Zanim tramwaje wrócą, trzeba mieć plan jak wysłać je na trasę do Konstantynowa
Przebudowa kilku torowisk w pobliżu to spory problem logistyczny m.in. przy wyjazdach tramwajów na linię konstantynowską. ZDiT miał niedawno pomysł by linię tę obsługiwały wyłącznie wagony dwukierunkowe. Tramwaje miałyby jechać od strony dworca Łódź Kaliska po Włókniarzy i zatrzymywać się tuż za Legionów. Następnie motorniczy miał zmieniać kabinę i „cofać” wagonem skręcając w lewo. Na wysokości stacji benzynowej przy Legionów planowano zamontować tzw. nakładkę do zmiany kierunku jazdy. Stąd tramwaje miałyby kursować w stronę Konstantynowa Łódzkiego. Problem jest w tym, że MPK-Łódź póki co posiada tylko dwie takie nakładki i obie są aktualnie wykorzystywane (RCKiK oraz Rydza-Śmigłego). Zatem do realizacji tego pomysłu musiałaby się zakończyć albo modernizacja Wojska Polskiego albo Śmigłego-Rydza. Niestety kolejny problem pojawia się przy zjazdach. Na skrzyżowaniu Włókniarzy-Legionów nie ma żadnych łuków torowych więc ewentualne zjazdy musiałby by być realizowane… przez Dw. Łódź Żabieniec.

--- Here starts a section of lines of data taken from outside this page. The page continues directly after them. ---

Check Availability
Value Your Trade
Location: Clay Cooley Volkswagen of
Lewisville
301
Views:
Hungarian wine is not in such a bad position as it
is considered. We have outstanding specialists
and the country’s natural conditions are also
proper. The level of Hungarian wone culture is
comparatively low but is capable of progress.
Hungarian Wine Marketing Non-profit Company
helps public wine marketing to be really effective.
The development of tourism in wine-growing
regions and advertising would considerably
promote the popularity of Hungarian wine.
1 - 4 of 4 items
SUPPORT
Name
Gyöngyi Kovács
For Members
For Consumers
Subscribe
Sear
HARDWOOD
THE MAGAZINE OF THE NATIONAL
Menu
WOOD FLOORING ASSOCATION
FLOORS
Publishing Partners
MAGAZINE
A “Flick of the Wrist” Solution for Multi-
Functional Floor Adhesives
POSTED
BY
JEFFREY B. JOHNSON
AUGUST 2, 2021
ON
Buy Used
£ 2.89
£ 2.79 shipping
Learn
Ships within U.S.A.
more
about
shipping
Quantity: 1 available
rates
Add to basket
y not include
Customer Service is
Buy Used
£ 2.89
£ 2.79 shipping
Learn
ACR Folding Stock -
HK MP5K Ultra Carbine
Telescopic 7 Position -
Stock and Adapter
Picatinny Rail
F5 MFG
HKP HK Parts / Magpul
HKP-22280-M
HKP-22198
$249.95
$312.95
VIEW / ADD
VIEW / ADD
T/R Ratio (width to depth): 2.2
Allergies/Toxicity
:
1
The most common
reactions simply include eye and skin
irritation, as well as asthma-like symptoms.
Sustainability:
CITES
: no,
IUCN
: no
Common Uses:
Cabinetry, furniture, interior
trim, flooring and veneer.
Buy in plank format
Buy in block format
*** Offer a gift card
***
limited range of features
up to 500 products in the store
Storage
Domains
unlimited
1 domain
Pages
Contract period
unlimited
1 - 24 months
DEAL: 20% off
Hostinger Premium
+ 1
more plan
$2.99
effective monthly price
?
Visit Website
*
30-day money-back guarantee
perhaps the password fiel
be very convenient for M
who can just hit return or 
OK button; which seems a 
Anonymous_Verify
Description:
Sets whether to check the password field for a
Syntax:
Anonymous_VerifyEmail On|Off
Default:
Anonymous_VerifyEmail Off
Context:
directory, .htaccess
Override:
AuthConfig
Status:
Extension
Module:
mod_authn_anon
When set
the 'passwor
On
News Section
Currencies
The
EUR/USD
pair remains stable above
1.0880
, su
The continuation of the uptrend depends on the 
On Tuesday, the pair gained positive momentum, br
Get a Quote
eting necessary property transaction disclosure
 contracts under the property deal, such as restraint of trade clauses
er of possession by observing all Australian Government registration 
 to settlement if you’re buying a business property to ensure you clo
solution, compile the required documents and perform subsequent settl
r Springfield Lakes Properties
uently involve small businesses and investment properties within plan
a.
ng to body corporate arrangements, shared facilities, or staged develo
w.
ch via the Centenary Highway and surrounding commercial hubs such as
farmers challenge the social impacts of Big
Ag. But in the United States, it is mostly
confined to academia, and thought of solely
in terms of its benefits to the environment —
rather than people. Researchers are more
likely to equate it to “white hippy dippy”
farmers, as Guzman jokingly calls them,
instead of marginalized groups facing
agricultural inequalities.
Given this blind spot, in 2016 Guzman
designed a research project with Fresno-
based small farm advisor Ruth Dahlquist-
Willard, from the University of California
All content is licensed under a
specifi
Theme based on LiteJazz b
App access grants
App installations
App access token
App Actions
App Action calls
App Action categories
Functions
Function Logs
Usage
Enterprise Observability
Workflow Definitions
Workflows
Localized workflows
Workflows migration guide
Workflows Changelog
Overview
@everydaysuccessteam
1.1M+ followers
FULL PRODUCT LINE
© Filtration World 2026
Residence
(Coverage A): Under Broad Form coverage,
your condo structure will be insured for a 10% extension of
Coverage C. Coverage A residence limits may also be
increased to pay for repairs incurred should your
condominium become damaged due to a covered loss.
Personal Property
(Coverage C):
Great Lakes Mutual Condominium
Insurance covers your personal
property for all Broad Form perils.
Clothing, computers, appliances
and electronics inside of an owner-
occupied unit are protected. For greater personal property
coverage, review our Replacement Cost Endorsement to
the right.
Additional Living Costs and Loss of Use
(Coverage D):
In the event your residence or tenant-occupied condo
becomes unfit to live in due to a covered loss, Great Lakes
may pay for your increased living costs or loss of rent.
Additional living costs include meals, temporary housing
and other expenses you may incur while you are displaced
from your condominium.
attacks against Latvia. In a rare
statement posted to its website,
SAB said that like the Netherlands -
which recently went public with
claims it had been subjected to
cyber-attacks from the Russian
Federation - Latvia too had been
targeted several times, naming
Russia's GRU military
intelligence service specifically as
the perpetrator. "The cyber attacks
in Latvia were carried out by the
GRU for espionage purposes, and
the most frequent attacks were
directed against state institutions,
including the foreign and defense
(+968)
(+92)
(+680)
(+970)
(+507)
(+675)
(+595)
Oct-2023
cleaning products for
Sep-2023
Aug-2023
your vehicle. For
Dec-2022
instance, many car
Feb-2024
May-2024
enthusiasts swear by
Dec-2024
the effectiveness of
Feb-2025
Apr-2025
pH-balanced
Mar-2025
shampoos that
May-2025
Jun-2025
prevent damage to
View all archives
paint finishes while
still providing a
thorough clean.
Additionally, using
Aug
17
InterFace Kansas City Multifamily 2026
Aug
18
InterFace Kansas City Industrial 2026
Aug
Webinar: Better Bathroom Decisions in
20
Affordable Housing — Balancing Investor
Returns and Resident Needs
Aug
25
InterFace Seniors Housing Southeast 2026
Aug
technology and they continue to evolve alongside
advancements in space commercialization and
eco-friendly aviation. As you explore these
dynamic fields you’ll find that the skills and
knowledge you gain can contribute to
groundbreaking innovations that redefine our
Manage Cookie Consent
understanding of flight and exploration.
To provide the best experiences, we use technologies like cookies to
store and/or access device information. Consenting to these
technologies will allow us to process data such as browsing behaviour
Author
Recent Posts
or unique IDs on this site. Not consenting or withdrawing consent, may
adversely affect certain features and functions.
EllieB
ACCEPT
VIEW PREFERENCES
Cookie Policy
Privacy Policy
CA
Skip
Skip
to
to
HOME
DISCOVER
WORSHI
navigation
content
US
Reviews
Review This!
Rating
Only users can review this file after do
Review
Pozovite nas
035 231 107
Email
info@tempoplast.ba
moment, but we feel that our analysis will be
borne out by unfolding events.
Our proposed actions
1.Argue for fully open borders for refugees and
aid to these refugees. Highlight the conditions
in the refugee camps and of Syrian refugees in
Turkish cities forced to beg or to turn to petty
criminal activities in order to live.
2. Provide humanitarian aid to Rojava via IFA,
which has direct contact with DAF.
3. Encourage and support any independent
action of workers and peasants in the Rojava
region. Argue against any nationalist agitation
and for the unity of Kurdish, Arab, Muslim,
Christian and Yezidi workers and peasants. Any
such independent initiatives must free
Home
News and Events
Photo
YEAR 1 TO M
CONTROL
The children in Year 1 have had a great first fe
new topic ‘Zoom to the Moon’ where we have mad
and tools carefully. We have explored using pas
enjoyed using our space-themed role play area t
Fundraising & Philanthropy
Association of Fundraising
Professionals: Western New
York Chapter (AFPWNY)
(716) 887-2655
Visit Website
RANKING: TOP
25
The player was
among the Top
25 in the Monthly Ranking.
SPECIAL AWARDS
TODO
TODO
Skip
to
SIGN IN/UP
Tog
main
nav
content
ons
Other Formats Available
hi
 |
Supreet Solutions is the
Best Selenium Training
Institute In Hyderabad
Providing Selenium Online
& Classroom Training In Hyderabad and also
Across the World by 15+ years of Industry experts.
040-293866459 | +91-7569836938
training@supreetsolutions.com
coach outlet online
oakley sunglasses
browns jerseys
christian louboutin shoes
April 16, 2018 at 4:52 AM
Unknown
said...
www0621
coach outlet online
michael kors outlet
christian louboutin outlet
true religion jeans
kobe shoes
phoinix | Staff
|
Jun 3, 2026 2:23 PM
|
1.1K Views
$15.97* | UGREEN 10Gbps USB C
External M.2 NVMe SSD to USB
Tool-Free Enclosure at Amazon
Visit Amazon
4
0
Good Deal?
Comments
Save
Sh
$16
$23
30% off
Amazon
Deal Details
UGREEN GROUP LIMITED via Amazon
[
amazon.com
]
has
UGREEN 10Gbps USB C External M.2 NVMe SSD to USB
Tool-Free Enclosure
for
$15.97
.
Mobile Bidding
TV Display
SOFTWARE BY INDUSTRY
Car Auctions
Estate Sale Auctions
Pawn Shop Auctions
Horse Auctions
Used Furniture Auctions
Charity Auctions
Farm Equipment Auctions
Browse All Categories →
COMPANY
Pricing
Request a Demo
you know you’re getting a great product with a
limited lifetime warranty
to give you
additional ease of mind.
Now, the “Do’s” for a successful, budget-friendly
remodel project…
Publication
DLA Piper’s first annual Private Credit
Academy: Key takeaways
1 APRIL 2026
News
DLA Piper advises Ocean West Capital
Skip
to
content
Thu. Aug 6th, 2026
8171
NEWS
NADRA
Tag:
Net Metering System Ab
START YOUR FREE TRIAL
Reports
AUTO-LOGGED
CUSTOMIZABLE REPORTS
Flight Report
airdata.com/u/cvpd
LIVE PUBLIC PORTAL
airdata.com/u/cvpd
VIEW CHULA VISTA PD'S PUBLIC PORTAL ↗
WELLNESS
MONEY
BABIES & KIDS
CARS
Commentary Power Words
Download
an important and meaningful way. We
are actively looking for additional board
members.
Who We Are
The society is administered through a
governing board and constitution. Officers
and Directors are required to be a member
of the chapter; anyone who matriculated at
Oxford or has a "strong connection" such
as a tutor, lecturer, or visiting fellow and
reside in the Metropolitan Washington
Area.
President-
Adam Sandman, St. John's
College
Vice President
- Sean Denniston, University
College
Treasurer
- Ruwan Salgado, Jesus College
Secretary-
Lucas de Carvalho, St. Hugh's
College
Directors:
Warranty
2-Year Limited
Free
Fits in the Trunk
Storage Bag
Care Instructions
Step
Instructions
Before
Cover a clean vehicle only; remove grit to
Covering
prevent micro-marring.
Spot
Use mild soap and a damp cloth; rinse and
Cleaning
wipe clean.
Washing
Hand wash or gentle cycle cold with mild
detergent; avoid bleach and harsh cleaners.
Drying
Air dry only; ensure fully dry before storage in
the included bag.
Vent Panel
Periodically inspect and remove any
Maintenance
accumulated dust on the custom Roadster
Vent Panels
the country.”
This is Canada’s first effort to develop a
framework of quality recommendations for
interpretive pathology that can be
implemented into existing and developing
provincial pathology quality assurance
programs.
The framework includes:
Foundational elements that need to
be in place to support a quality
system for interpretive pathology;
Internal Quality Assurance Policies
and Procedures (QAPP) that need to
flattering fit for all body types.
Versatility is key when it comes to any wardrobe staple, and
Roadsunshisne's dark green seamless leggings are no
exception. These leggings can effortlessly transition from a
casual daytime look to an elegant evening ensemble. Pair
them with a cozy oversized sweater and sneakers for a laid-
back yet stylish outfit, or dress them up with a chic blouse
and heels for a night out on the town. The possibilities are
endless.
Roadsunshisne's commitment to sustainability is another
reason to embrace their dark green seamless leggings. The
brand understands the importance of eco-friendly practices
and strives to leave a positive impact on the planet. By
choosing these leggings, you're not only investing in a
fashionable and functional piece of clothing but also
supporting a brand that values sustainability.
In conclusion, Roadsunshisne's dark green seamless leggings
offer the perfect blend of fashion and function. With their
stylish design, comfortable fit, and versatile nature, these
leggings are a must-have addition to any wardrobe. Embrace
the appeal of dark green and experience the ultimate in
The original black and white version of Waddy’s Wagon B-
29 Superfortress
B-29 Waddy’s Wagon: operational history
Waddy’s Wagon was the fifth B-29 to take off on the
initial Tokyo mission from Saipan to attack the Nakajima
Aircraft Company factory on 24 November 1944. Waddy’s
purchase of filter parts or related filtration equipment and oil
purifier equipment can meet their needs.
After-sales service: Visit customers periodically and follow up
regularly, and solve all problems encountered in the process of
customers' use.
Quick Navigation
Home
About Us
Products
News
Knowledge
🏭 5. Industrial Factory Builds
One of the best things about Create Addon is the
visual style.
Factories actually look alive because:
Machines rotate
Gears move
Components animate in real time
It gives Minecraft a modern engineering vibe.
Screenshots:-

Wkrótce przetarg na modernizację torowiska na Śmigłego-Rydza między Dąbrowskiego a Śląską
Najdłużej, bo od 18 sierpnia 2018 r. nieczynna jest pętla Dąbrowa Niższa, czyli tzw. Śląska. Obecnie składowane są na niej materiały budowlane. Najwyraźniej proroczo, bo wkrótce ma zostać ogłoszony przetarg na przebudowę torowiska na Śmigłego-Rydza od Dąbrowskiego do Śląskiej. Odpowiedź na to, kiedy tramwaje wrócą na pętlę, dadzą wytyczne w specyfikacji przetargowej.